- [Goal of the exercise] Send back the whole listing untouched.

- [Records provided]

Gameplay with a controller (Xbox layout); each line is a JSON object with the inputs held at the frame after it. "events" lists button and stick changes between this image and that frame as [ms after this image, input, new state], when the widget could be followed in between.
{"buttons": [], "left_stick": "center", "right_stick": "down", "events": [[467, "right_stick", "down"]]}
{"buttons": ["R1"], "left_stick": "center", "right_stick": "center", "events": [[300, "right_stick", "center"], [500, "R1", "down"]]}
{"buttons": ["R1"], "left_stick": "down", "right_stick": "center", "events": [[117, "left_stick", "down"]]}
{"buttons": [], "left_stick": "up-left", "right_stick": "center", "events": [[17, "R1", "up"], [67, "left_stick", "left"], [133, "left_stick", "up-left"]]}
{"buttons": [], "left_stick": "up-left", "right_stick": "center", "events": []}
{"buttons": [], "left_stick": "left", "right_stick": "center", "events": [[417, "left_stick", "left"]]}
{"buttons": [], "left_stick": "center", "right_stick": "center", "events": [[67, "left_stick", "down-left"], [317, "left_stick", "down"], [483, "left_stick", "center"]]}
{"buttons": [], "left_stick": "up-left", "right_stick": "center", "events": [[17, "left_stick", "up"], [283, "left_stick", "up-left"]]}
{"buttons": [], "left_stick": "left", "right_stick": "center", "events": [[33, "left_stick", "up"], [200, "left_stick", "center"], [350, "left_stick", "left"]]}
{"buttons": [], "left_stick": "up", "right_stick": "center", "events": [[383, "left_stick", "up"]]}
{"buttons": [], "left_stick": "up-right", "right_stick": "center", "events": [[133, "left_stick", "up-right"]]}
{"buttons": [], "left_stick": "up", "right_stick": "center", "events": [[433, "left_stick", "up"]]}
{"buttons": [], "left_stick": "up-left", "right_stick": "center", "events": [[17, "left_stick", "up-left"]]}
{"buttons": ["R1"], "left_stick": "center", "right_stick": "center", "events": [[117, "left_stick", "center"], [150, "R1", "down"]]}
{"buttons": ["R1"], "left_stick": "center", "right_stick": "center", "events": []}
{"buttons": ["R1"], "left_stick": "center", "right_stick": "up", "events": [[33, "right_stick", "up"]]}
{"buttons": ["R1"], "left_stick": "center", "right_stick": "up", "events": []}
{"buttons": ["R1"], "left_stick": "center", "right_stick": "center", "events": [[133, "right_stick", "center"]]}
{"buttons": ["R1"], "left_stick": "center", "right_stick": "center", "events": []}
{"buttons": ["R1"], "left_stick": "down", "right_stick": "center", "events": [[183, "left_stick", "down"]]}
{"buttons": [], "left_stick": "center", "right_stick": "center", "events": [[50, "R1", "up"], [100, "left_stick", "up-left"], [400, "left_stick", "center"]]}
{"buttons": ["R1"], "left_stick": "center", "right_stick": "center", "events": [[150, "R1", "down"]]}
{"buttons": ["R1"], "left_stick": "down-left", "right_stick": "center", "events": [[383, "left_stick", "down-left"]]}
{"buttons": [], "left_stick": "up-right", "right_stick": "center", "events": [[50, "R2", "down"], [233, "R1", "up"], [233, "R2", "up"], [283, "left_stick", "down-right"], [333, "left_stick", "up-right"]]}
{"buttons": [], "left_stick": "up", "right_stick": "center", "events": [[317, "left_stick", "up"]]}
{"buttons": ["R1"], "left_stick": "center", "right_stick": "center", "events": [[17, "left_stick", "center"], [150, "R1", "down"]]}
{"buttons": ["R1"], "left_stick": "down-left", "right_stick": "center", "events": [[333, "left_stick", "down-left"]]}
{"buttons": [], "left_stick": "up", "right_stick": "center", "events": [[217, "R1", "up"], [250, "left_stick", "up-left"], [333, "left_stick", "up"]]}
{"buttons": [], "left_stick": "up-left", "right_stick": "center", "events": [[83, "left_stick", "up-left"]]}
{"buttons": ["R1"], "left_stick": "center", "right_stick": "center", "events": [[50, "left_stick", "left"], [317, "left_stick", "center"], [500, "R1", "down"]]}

- [Answer for the task]
Gameplay with a controller (Xbox layout); each line is a JSON object with the inputs held at the frame after it. "events" lists button and stick changes between this image and that frame as [ms after this image, input, new state], when the widget could be followed in between.
{"buttons": [], "left_stick": "center", "right_stick": "down", "events": [[467, "right_stick", "down"]]}
{"buttons": ["R1"], "left_stick": "center", "right_stick": "center", "events": [[300, "right_stick", "center"], [500, "R1", "down"]]}
{"buttons": ["R1"], "left_stick": "down", "right_stick": "center", "events": [[117, "left_stick", "down"]]}
{"buttons": [], "left_stick": "up-left", "right_stick": "center", "events": [[17, "R1", "up"], [67, "left_stick", "left"], [133, "left_stick", "up-left"]]}
{"buttons": [], "left_stick": "up-left", "right_stick": "center", "events": []}
{"buttons": [], "left_stick": "left", "right_stick": "center", "events": [[417, "left_stick", "left"]]}
{"buttons": [], "left_stick": "center", "right_stick": "center", "events": [[67, "left_stick", "down-left"], [317, "left_stick", "down"], [483, "left_stick", "center"]]}
{"buttons": [], "left_stick": "up-left", "right_stick": "center", "events": [[17, "left_stick", "up"], [283, "left_stick", "up-left"]]}
{"buttons": [], "left_stick": "left", "right_stick": "center", "events": [[33, "left_stick", "up"], [200, "left_stick", "center"], [350, "left_stick", "left"]]}
{"buttons": [], "left_stick": "up", "right_stick": "center", "events": [[383, "left_stick", "up"]]}
{"buttons": [], "left_stick": "up-right", "right_stick": "center", "events": [[133, "left_stick", "up-right"]]}
{"buttons": [], "left_stick": "up", "right_stick": "center", "events": [[433, "left_stick", "up"]]}
{"buttons": [], "left_stick": "up-left", "right_stick": "center", "events": [[17, "left_stick", "up-left"]]}
{"buttons": ["R1"], "left_stick": "center", "right_stick": "center", "events": [[117, "left_stick", "center"], [150, "R1", "down"]]}
{"buttons": ["R1"], "left_stick": "center", "right_stick": "center", "events": []}
{"buttons": ["R1"], "left_stick": "center", "right_stick": "up", "events": [[33, "right_stick", "up"]]}
{"buttons": ["R1"], "left_stick": "center", "right_stick": "up", "events": []}
{"buttons": ["R1"], "left_stick": "center", "right_stick": "center", "events": [[133, "right_stick", "center"]]}
{"buttons": ["R1"], "left_stick": "center", "right_stick": "center", "events": []}
{"buttons": ["R1"], "left_stick": "down", "right_stick": "center", "events": [[183, "left_stick", "down"]]}
{"buttons": [], "left_stick": "center", "right_stick": "center", "events": [[50, "R1", "up"], [100, "left_stick", "up-left"], [400, "left_stick", "center"]]}
{"buttons": ["R1"], "left_stick": "center", "right_stick": "center", "events": [[150, "R1", "down"]]}
{"buttons": ["R1"], "left_stick": "down-left", "right_stick": "center", "events": [[383, "left_stick", "down-left"]]}
{"buttons": [], "left_stick": "up-right", "right_stick": "center", "events": [[50, "R2", "down"], [233, "R1", "up"], [233, "R2", "up"], [283, "left_stick", "down-right"], [333, "left_stick", "up-right"]]}
{"buttons": [], "left_stick": "up", "right_stick": "center", "events": [[317, "left_stick", "up"]]}
{"buttons": ["R1"], "left_stick": "center", "right_stick": "center", "events": [[17, "left_stick", "center"], [150, "R1", "down"]]}
{"buttons": ["R1"], "left_stick": "down-left", "right_stick": "center", "events": [[333, "left_stick", "down-left"]]}
{"buttons": [], "left_stick": "up", "right_stick": "center", "events": [[217, "R1", "up"], [250, "left_stick", "up-left"], [333, "left_stick", "up"]]}
{"buttons": [], "left_stick": "up-left", "right_stick": "center", "events": [[83, "left_stick", "up-left"]]}
{"buttons": ["R1"], "left_stick": "center", "right_stick": "center", "events": [[50, "left_stick", "left"], [317, "left_stick", "center"], [500, "R1", "down"]]}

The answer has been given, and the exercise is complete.